Work on the Android wireless driver is stalled for now as kvalo is rebasing the patches. I believe the next step will be to take the platform code, which I have temporarily built into a module called msm_wifi¸ and turn it into a platform rfkill device. Or something like that — this is what he and I came up with at the wireless summit. Then there’s an annoying stack trace because free_irq() happens in common code, but sdio irqs are somewhat different so that needs to be pushed down into the interface layer.
Meanwhile, my project for the weekend was to get wl12xx integrated into the UI. This is an area that is likely to change anyway, so I didn’t want to spend a lot of time to do the whole thing properly, but I did want to get the plumbing pieces done correctly, which means libnl-tiny plus wpa_supplicant with netlink (-Dnl80211) support.
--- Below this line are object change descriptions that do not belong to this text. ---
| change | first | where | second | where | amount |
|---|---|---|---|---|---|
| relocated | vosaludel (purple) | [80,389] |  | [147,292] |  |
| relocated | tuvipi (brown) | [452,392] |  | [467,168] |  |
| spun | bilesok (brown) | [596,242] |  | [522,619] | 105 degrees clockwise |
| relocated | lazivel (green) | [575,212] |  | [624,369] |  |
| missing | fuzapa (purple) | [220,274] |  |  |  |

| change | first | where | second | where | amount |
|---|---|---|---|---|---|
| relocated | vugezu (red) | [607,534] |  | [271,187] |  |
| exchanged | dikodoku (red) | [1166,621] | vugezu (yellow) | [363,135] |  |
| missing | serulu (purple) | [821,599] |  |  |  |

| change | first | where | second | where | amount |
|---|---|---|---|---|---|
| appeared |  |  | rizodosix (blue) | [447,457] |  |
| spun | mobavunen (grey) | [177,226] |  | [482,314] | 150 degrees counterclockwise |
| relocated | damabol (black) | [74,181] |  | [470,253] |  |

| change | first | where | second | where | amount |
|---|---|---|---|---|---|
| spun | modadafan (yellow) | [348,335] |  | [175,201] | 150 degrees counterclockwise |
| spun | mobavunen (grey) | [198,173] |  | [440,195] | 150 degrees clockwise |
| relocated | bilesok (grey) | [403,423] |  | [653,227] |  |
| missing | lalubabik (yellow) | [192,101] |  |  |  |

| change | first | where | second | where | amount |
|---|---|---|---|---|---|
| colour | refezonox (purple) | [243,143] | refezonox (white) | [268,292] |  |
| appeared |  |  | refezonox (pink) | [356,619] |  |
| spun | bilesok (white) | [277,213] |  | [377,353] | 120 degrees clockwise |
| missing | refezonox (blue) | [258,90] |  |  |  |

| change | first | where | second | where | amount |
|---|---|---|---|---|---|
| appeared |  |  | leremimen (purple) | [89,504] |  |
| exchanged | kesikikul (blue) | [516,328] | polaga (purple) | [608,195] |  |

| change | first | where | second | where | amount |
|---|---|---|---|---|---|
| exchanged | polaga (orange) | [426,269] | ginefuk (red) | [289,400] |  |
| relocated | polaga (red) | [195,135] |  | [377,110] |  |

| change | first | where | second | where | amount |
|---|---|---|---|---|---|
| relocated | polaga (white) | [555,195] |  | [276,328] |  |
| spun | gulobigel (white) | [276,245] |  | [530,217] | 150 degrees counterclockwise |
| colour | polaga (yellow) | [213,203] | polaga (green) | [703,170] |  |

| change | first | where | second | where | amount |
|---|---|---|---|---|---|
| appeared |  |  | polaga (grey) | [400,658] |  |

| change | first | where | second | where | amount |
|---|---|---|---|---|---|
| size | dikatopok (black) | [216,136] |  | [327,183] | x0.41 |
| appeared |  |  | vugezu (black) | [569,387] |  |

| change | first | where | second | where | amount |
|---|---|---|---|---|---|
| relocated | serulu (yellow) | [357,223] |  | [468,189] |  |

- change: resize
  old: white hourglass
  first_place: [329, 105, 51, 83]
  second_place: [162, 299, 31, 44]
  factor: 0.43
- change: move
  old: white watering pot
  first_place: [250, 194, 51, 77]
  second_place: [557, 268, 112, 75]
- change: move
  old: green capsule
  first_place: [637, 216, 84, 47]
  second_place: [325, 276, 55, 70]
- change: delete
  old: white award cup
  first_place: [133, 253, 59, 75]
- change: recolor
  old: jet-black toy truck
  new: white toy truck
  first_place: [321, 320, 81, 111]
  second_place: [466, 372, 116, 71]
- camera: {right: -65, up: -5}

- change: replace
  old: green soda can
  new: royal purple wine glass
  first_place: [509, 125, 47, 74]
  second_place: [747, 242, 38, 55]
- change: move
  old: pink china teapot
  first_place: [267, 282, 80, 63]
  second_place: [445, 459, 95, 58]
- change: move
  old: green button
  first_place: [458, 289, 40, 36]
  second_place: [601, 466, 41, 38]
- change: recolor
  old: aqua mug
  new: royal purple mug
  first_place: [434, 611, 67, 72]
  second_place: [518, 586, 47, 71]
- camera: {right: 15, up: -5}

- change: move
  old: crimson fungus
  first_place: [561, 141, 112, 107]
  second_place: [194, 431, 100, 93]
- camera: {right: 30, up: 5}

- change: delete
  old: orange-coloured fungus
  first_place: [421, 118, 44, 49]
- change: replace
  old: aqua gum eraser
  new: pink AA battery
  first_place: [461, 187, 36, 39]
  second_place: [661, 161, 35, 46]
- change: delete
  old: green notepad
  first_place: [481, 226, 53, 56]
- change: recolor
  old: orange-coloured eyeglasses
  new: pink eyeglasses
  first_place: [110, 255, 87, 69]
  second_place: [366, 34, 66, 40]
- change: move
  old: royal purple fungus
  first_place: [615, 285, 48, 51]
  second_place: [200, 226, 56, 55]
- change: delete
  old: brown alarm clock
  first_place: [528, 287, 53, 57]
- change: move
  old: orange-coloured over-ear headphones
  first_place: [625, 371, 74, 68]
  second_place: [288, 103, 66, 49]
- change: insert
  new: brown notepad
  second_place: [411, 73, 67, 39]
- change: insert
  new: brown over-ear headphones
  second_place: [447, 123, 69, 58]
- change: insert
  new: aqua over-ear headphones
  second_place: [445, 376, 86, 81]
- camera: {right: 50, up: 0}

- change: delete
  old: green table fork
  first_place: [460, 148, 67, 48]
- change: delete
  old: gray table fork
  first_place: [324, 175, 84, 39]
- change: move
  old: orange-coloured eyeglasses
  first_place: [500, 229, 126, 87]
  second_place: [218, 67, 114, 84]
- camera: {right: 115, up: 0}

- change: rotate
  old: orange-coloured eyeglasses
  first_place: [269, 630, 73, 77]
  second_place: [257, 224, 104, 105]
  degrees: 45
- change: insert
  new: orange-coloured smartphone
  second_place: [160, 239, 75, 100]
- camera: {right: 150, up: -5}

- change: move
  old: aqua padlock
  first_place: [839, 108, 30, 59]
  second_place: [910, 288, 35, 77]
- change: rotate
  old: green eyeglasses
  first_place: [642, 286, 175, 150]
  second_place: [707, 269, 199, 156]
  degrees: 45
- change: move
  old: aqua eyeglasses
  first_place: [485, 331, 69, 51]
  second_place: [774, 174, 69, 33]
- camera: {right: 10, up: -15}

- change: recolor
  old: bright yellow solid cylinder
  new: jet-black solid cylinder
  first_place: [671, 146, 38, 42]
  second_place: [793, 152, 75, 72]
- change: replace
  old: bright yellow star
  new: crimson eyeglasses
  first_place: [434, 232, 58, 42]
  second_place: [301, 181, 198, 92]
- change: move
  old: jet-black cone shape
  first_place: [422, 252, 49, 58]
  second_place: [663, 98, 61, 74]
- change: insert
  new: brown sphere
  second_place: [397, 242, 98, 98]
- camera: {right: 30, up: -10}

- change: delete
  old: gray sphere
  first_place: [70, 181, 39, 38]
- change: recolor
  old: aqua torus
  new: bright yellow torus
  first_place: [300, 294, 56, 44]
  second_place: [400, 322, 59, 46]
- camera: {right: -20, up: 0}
As it turned out, this was a somewhat frustrating ordeal of mismatching wpa_s and libnl versions and general cross compiling headaches, so I didn’t finish this yet.
I did, however, also try the wext driver with wpa_s which I already compiled using the Android port. There are a few special commands that the Android UI sends to the wpa_s control interface, so I stubbed out a few of those in the wext driver. Then I moved wlan.ko out of the way, replacing it with msm_wifi (the hardware library inserts the wlan.ko module when you enable wireless through the UI). With these changes, wl12xx initializes when you click the checkbox, but wpa_supplicant gets confused somehow so there’s still a little work to be done here. I suppose I should just patch some of the library code to know about the other driver in order to reduce the number of hacks needed to get it started.